- [Aufgabenziel]: Fassen Sie den folgenden Textausschnitt in drei Sätzen zusammen.

# Text in for Schleife in Label einfügen



## Schaaaf (10. Feb 2012)

Hallo,

ich habe ein JLabel:


```
for (int i = 0; i < Names.splitNames.length; i++){
String name = Names.splitNames[i];
VarNamesLabel = new JLabel(name);
VarNamesLabel.setPreferredSize( new java.awt.Dimension(200, 20));
}
```

Es sollen nacheinander alle Namen (als Art Liste, untereinander) in das Label eingefügt werden. Zur Zeit wird nur der letzte Name eingefügt. 

Was muss ich da noch ändern?


----------



## Fab1 (10. Feb 2012)

Ein Zeilenumbruch in einem JLabel ist glaube ich nur mit HTML möglich ähnlich wie hier:


```
deinlabel.setText("<html><body>Textzeile1<br>Textzeile2</body></html>")
```

also entweder bastelst du dir so einen String zusammen.

Oder du nimmst ein JTextArea (Java 2 Platform SE v1.4.2), was ich leichter finde.

Hier könntest du mit append() Wörter anhängen. Und mit \n macht man einen Zeilenumbruch.


Ich würde deine Schleife nochmal etwas überdenken. Der ein oder andere Befehl der in der Schleife ist, ist, ist dort unnötig.


----------



## Schaaaf (10. Feb 2012)

```
for (int i = 0; i < Names.splitNames.length; i++){
String name = Names.splitNames[i];
VarNamesLabel = new JLabel(name);
VarNamesLabel.setPreferredSize( new java.awt.Dimension(200, 20));
}
```

geändert zu

```
for (int i = 0; i < Names.splitNames.length; i++){
VarNamesLabel = new JTextArea(Names.splitNames[i];);
VarNamesLabel.setPreferredSize( new java.awt.Dimension(200, 20));
}
```

Nun habe ich mittels 


```
VarNamesArea.setFocusable(false);
```

zumindestens das dauernde Blinken schon unterbunden, aber wie verhindere ich Eingaben des Benutzers?

PS: Habs gefunden :


```
VarNamesArea.setEditable(false);
```

Dank dir


----------



## Fab1 (10. Feb 2012)

Warum möchtest du bei jedem Schleifendurchlauf ein neues JTextArea erstellen?

In der Schleife sollte nur der Text *eines* JTextAreas verändert werden.


----------



## Schaaaf (11. Feb 2012)

Habe ich gemacht. Danke für den Hinweis.


----------

- [Bereitgestellte Einträge]:
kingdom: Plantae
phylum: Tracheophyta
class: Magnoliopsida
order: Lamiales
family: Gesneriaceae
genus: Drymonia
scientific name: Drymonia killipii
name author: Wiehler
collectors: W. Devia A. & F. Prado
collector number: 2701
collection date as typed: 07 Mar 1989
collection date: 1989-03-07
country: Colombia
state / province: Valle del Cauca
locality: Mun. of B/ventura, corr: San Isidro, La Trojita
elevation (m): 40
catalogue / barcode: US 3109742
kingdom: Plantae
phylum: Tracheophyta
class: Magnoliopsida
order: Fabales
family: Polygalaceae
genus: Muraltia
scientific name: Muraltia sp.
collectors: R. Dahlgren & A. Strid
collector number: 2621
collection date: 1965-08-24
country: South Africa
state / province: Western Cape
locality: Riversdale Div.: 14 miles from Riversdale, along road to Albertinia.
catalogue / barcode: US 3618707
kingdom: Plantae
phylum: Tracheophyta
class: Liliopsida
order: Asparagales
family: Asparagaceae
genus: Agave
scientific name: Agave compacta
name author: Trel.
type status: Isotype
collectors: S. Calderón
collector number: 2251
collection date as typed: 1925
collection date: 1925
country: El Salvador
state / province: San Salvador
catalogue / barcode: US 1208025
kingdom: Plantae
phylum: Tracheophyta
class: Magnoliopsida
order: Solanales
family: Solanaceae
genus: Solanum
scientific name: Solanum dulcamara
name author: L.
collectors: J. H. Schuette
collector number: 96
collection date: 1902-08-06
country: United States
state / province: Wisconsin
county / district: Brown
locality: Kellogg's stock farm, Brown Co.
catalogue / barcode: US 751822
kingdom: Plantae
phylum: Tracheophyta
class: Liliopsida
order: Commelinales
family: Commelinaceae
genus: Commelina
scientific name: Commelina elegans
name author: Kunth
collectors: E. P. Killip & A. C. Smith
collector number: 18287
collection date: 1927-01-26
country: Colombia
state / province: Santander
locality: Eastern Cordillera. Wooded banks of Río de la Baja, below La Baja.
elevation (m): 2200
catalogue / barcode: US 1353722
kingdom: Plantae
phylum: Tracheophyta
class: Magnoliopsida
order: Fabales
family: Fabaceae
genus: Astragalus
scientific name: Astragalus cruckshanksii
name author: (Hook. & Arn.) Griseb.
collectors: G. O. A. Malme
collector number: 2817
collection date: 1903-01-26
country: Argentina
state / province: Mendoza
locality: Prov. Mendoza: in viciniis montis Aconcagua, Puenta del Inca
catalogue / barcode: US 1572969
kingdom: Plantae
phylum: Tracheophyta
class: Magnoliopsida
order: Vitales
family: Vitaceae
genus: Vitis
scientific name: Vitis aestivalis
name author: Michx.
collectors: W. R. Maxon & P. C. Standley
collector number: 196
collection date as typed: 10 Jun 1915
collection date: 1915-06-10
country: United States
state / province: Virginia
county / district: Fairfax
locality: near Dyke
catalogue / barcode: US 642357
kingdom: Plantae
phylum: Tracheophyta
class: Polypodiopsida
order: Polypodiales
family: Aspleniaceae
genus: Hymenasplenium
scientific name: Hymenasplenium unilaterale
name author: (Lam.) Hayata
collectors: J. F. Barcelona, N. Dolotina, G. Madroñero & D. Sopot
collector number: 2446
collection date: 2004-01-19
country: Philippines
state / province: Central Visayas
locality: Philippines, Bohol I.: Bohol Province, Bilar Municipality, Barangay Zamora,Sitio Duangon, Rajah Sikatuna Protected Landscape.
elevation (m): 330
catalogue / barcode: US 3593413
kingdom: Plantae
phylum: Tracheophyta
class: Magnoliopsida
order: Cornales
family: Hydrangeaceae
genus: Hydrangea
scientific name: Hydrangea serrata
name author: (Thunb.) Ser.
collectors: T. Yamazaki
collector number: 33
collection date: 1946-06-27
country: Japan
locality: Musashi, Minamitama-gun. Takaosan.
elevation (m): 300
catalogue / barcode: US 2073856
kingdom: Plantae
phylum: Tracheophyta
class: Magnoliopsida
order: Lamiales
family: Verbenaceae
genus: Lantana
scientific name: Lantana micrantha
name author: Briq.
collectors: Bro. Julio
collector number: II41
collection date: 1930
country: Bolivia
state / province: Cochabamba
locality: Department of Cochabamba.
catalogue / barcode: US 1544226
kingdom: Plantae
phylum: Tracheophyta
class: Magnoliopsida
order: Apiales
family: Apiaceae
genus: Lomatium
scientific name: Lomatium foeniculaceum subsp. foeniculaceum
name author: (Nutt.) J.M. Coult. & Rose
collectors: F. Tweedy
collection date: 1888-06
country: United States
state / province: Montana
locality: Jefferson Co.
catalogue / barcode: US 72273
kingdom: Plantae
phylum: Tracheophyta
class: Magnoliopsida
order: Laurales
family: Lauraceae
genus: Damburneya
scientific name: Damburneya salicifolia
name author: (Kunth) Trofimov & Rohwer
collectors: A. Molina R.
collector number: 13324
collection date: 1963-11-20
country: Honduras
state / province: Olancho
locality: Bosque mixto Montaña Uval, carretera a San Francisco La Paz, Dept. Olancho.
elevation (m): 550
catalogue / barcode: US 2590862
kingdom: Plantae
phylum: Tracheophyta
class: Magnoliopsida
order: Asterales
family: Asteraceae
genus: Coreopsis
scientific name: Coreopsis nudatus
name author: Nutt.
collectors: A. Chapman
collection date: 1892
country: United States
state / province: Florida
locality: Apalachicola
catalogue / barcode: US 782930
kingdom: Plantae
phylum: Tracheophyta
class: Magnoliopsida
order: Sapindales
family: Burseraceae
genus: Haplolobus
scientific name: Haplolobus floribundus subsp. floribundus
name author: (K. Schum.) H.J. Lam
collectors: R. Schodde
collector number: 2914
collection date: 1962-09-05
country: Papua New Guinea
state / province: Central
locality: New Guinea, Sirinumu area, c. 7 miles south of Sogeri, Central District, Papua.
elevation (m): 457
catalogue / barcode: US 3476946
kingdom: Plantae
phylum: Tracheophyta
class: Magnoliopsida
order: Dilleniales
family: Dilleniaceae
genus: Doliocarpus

- [Antwort zur Aufgabe]: Schaaaf möchte in einer for-Schleife alle Namen untereinander in ein JLabel einfügen, doch es wird nur der letzte Name eingefügt. Fab1 antwortet, ein Zeilenumbruch in einem JLabel sei wohl nur mit HTML möglich, und schlägt als leichtere Alternative eine JTextArea vor, an die man mit append() Wörter anhängen und mit \n Zeilenumbrüche erzeugen kann. Nachdem Schaaaf mit setFocusable(false) das Blinken und mit setEditable(false) Benutzereingaben unterbunden hat, weist Fab1 darauf hin, dass in der Schleife nur der Text einer einzigen JTextArea verändert werden sollte, statt bei jedem Durchlauf eine neue zu erstellen, und Schaaaf setzt das um.